Respect is earned - a message to young men

Today's youth culture contains an interesting and tragic irony when it comes to the issue of manhood and respect. There is a widely held belief that respect has something to do with conquest and winning, as publicly as possible. Fame and money are seen by some kids, (and parents, for that matter), as legitimate life goals in their own right, rather than a reward for hard work and talent. Social status is commonly based on being more popular and powerful, whether physically, financially or otherwise. The irony that respect and long term happiness has always been achieved by living life by precisely the opposite values seems to elude many young men today.

The tragedy is the number of kids whose lives are ruined by those who do not understand this simple truth: Respect is earned. The media has been full of stories these past few years of young men acting like thugs and sociopaths towards others, especially the young ladies in their lives. This isn't simply another social trend, it strikes at the heart of what it means to be a civilized society. These kids, whether bullies or victims, are going to be adults before we know it, and live their lives by their dog-eat-dog beliefs, experiences and behaviours for another generation. This cannot be allowed to continue.

There have been many stories in the news of mothers who have lessons and wisdom to pass on to young women, often as a result of their brave decision to speak out after their daughters have been the victims of cyber-bullying or far worse. What I haven't seen as much of is the same sort of advice from fathers to their sons. It's past time that I put my two cents worth in on the subject. If you are a young man today, and your idea of how to treat women revolves around your own ego and social status, you have a lot to learn about what truly matters in life, and how the real world works.
"Reality is that which, when you stop believing in it, doesn't go away" ~ Phillip K Dick, author of Blade Runner, Minority Report, and Total Recall, among many other books.
There are a few simple universal truths in life, and no matter whether you choose to believe them or not, they will still be true. The truth also has a troublesome habit of teaching hard lessons in life if you don't listen to it. One truth is that smart people run the world. "Smart" in this context doesn't just mean book smart, or genius, or any of the usual definitions, not at all. It mostly means people that are smart enough to realize that good is better than evil. Kindness creates kindness in return, and people of good conscience empower each other to true happiness in life, regardless of any amount of materialistic or superficial "success".

Another universal truth is that human beings need each other; being alone doesn't suit us, we need companionship. Having a posse of insecure followers doesn't cut it, neither does celebrity worship by the masses. Only through having true friendship, sharing mutual trust and respect can people thrive. The thing about universal truths is that they became recognized as such because they never change, people have known them for thousands of years. Wisdom is a powerful tool for happiness.

I cannot speak to all the forms of human companionship, I can only pass on what I know about - how a young man should treat the young ladies in his life. I suspect that the same rules hold true for establishing and thriving in any loving relationship, regardless of the genders involved. My only experience is what I have been taught by my own father and others in life. That, and my own mistakes. Here, then, is what I've learned...

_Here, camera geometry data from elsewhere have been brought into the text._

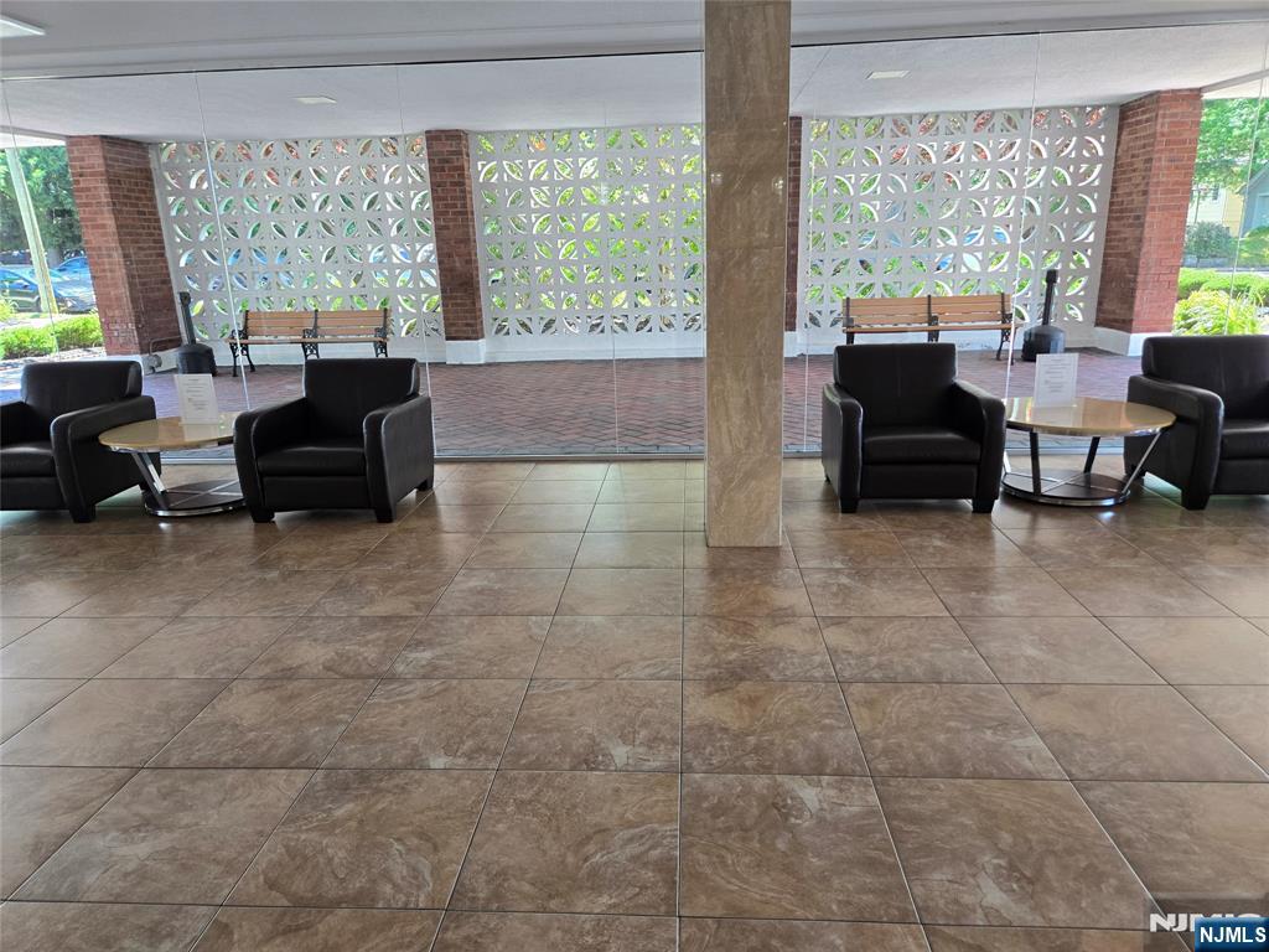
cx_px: 634
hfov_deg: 73.9
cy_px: 476
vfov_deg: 58.9
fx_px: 843
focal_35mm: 23
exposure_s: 1/180
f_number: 1.8
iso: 160
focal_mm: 5.4
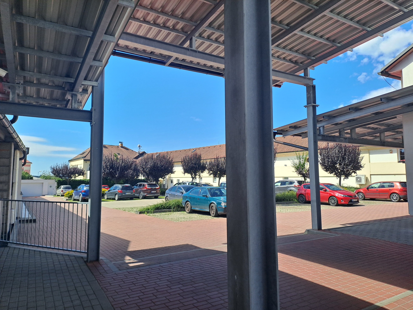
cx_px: 206
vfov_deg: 54.9
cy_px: 155
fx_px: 298
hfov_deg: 69.4
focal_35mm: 25
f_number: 1.8
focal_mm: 4.65
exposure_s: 1/1220
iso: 32
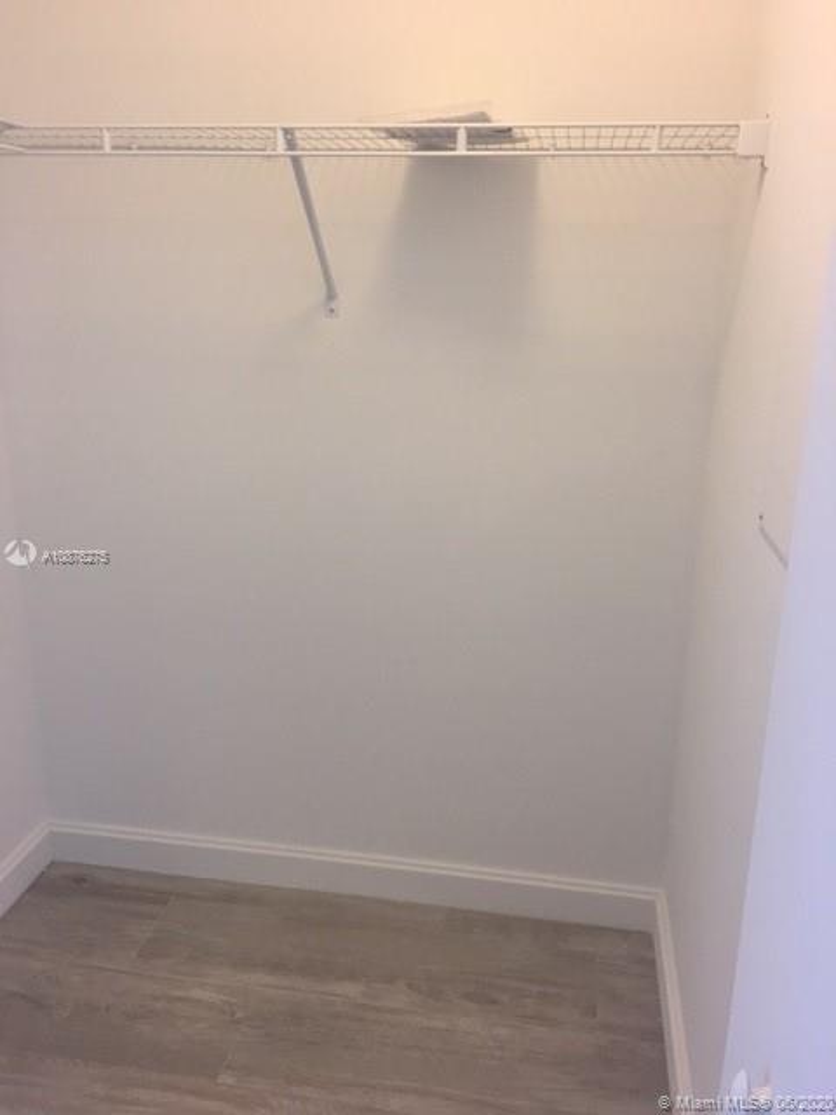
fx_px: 934
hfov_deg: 48.2
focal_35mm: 29
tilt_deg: -16.0
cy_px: 558
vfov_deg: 61.7
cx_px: 418
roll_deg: -1.3
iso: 32
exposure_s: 1/17
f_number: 2.2
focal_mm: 4.15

Respect women. If you want to be respected, there is only one way - treat others the same way. That pretty girl you are so fond of is a human being, with thoughts and feelings, not a toy for your pleasure. If she isn't interested, accept it. Treat her as any friend would like to be treated. Real men know that friendship comes first. They don't retaliate for their bruised ego by lashing out, like cyber harassing her, or bragging and lying to friends about her. Move on. If by chance the young lady is interested...

Cherish her. If a girl puts her trust in you, she thinks you've earned it, so live up to that. Consider yourself lucky that she has chosen you; not everyone finds a good friend to become close to. Don't treat her like a prize, treat her like the intelligent, caring person she is. Remember - her body is her's alone, just because she agreed to a date or two doesn't mean she owes you a damned thing, especially not sex. That's a subject for the two of you to discuss if you become a serious, long term couple, but remember, she has the last word on the subject.

Protect her. No, I don't mean that girls are helpless and weak. The "knight in shining armor" routine can be romantic if it's done for fun, but real life doesn't work that way. Real men know that's a silly, old fashioned cliche. I mean be her equal partner. What threatens or hurts her, threatens and hurts you too; you're a team. Don't treat her like she's a weakling, talk to her, face the challenge together, that's the whole point of being together.

And finally...

Be a man about it. Stand up for what's morally right, speak up for the weaker, respect your elders (they do know a thing or two), and be honest in your dealings with others. Lying, macho stupidity and acting like a thug will only lead to one of those intelligent people that I mentioned earlier being your boss one day. That's assuming you haven't screwed your life up so much that you can't keep a good job, and a happy social life.

The new definition of "cool" is being a gentleman. Consider this - how do you think the ladies will feel about an upstanding nice guy that shows strength in ways that muscle and money can't? Stand out as a decent young man the world will respect, and you'll find that doing good attracts the best friends you could ask for in life. The girls will notice, trust me.